Funded by Munas’ own savings, MOGA is an online retailer of headscarves and shawls made from 100 per cent silk, designed to out colour and out shine any other fabric on the market.
Twenty per cent of the profits are being used to help young girls attend secondary schools in disadvantaged communities.
“The social concept behind MOGA was inspired by my father, who sadly passed away two years ago, but always instilled in me the mindset to give back to those who are less fortunate,” Munas said.
As each design is not mass produced, Munas has ensured that customers are purchasing unique, eye-catching items.
“I noticed a gap in the market for young Islamic women who were religious and wanted to experiment with fashion but did not have anything that quite fit their eccentric and daring personalities.”
Although the process has been tedious, Munas was determined to see his vision come alive.
“I had sent over 500 emails to various digital printers and suppliers around the world but kept getting turned down because our minimum orders were far too small,” Munas said.

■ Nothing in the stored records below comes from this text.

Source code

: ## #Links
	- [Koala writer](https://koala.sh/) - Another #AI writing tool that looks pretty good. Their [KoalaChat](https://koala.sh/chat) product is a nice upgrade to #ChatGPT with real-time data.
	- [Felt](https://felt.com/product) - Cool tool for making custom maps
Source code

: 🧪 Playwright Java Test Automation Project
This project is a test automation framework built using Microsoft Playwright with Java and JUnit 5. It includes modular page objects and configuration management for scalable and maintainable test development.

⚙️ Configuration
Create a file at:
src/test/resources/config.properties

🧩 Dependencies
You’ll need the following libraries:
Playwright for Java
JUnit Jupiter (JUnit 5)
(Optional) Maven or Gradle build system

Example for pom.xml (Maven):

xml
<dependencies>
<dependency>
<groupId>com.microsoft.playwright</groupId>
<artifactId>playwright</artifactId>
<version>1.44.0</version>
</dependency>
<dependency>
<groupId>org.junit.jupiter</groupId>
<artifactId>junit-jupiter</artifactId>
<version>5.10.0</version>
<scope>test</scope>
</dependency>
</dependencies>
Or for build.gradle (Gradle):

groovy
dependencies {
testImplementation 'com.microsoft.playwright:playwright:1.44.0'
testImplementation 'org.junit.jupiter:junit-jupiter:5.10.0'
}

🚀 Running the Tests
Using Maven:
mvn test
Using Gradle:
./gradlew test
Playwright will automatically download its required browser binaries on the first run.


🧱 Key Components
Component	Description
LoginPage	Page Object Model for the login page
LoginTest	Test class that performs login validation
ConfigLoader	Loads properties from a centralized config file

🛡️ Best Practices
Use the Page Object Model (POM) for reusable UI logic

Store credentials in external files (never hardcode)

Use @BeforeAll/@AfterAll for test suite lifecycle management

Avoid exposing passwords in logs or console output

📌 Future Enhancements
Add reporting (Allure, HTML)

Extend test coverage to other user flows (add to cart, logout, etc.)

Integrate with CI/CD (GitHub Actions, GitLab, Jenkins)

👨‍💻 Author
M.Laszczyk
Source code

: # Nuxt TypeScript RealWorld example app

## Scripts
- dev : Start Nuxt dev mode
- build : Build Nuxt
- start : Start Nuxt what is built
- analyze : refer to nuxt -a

“I was eventually able to get a hold of an incredible supplier in China who has been patient and understanding and we have worked together over the last two years to develop our final product.”
Ultimately, Munas would love for MOGA to become a community of like-minded people who have a shared vision to make a difference in the world.
“Once we sell our first line of scarves, it would be great to create a short film or documentary to see where the money we donated goes towards,” he said.
“It would be a great way to share stories of who has benefited from our project, spotlighting the incredible things women do all over the world.”
Munas, a third year Bachelor of Communication (Advertising) student, said his education at RMIT has been an invaluable tool in helping him set up MOGA.
“I have made the most incredible network of partners and colleagues at RMIT who I have collaborated with to make this project happen,” he said.
“I have also been fortunate to have a great network of tutors and mentors who we have been able to bounce ideas off, and have provided great feedback.”
Munas is particularly grateful for the help of fellow Advertising student Hayley Carra, who joined MOGA this year to help craft its brand identity.
“Ultimately, the project would not be where it is today without the involvement of the university and its staff and students,” Munas said.